### What is needed
Each record below should appear again exactly as written.

======

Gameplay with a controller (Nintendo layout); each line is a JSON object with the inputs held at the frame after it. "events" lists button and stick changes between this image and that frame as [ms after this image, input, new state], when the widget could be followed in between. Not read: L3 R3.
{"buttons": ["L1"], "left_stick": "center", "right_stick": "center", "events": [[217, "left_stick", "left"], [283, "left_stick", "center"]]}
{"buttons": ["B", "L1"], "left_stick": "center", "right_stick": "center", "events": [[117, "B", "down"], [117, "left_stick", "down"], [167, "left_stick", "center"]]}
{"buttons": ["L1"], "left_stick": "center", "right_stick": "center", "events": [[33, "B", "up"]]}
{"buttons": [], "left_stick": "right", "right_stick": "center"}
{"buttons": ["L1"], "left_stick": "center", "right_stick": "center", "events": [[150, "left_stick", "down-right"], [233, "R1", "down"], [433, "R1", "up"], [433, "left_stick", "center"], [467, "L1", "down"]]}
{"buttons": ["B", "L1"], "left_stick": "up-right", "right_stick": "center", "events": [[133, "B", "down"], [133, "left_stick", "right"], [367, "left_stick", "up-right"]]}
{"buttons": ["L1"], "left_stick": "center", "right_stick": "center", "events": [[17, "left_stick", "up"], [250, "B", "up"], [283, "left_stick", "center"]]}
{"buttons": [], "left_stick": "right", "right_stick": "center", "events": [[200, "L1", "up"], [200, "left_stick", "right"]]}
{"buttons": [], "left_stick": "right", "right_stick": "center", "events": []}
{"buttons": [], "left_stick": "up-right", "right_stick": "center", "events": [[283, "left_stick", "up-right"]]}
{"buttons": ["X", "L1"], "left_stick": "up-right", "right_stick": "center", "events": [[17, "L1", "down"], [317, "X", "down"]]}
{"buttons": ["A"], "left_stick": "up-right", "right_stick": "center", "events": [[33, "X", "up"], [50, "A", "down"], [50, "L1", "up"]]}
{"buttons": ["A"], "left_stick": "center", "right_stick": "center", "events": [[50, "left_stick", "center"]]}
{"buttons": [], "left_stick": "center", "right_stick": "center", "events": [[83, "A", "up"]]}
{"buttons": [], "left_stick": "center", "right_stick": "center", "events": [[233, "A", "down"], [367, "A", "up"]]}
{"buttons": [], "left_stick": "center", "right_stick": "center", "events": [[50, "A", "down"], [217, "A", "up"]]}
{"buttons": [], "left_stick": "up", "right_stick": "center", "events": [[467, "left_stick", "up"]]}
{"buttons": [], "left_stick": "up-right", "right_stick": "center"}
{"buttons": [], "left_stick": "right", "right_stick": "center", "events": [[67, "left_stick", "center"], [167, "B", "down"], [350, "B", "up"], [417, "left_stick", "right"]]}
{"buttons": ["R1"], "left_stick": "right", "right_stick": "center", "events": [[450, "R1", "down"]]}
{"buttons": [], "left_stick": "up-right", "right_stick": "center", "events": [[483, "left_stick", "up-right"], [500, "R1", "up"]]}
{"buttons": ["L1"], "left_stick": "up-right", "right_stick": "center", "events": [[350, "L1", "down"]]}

======

### Output of the task
Gameplay with a controller (Nintendo layout); each line is a JSON object with the inputs held at the frame after it. "events" lists button and stick changes between this image and that frame as [ms after this image, input, new state], when the widget could be followed in between. Not read: L3 R3.
{"buttons": ["L1"], "left_stick": "center", "right_stick": "center", "events": [[217, "left_stick", "left"], [283, "left_stick", "center"]]}
{"buttons": ["B", "L1"], "left_stick": "center", "right_stick": "center", "events": [[117, "B", "down"], [117, "left_stick", "down"], [167, "left_stick", "center"]]}
{"buttons": ["L1"], "left_stick": "center", "right_stick": "center", "events": [[33, "B", "up"]]}
{"buttons": [], "left_stick": "right", "right_stick": "center"}
{"buttons": ["L1"], "left_stick": "center", "right_stick": "center", "events": [[150, "left_stick", "down-right"], [233, "R1", "down"], [433, "R1", "up"], [433, "left_stick", "center"], [467, "L1", "down"]]}
{"buttons": ["B", "L1"], "left_stick": "up-right", "right_stick": "center", "events": [[133, "B", "down"], [133, "left_stick", "right"], [367, "left_stick", "up-right"]]}
{"buttons": ["L1"], "left_stick": "center", "right_stick": "center", "events": [[17, "left_stick", "up"], [250, "B", "up"], [283, "left_stick", "center"]]}
{"buttons": [], "left_stick": "right", "right_stick": "center", "events": [[200, "L1", "up"], [200, "left_stick", "right"]]}
{"buttons": [], "left_stick": "right", "right_stick": "center", "events": []}
{"buttons": [], "left_stick": "up-right", "right_stick": "center", "events": [[283, "left_stick", "up-right"]]}
{"buttons": ["X", "L1"], "left_stick": "up-right", "right_stick": "center", "events": [[17, "L1", "down"], [317, "X", "down"]]}
{"buttons": ["A"], "left_stick": "up-right", "right_stick": "center", "events": [[33, "X", "up"], [50, "A", "down"], [50, "L1", "up"]]}
{"buttons": ["A"], "left_stick": "center", "right_stick": "center", "events": [[50, "left_stick", "center"]]}
{"buttons": [], "left_stick": "center", "right_stick": "center", "events": [[83, "A", "up"]]}
{"buttons": [], "left_stick": "center", "right_stick": "center", "events": [[233, "A", "down"], [367, "A", "up"]]}
{"buttons": [], "left_stick": "center", "right_stick": "center", "events": [[50, "A", "down"], [217, "A", "up"]]}
{"buttons": [], "left_stick": "up", "right_stick": "center", "events": [[467, "left_stick", "up"]]}
{"buttons": [], "left_stick": "up-right", "right_stick": "center"}
{"buttons": [], "left_stick": "right", "right_stick": "center", "events": [[67, "left_stick", "center"], [167, "B", "down"], [350, "B", "up"], [417, "left_stick", "right"]]}
{"buttons": ["R1"], "left_stick": "right", "right_stick": "center", "events": [[450, "R1", "down"]]}
{"buttons": [], "left_stick": "up-right", "right_stick": "center", "events": [[483, "left_stick", "up-right"], [500, "R1", "up"]]}
{"buttons": ["L1"], "left_stick": "up-right", "right_stick": "center", "events": [[350, "L1", "down"]]}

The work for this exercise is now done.